Il peso dei nostri acquisti può essere valutato attraverso il calcolo dell’impronta di carbonio,
ossia delle quantità di gas a effetto serra emesse, principali responsabili del riscaldamento
globale.
L’impronta di carbonio segue il percorso di un alimento from farm to fork (dall’azienda alla forchetta),
ossia dalla produzione agricola o zootecnica primaria, attraverso la trasformazione dei prodotti alimentari, alla distribuzione all'ingrosso e al dettaglio, per finire con il consumo da parte del cittadino e perfino alla gestione degli scarti.
Il Wwf, in collaborazione con l’Università della Tuscia e la II Università di Napoli ha creato
il “carrello della spesa virtuale” per sapere a quanta CO2 emessa in atmosfera corrisponde la nostra spesa alimentare.

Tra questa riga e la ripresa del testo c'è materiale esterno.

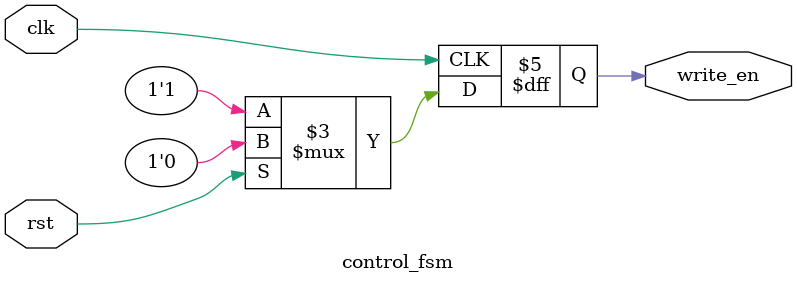
<source format=v>
module control_fsm (
    input clk,
    input rst,
    output reg write_en
);
    always @(posedge clk) begin
        if (rst)
            write_en <= 1'b0;
        else
            write_en <= 1'b1;
    end
endmodule

</source>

Sul sito http://www.improntawwf.it/carrello/index.php (per comodità cliccate direttamente sull'immagine) potrete iniziare la
vostra spesa virtuale: gli alimenti sono raggruppati secondo le principali categorie presenti nei supermercati.
Fate la vostra tipica spesa settimanale trascinando i prodotti all’interno del carrello e
scegliendo le quantità che abitualmente consumate: sullo scontrino troverete il peso
complessivo, in termini di emissioni di CO2 , del tuo carrello della spesa.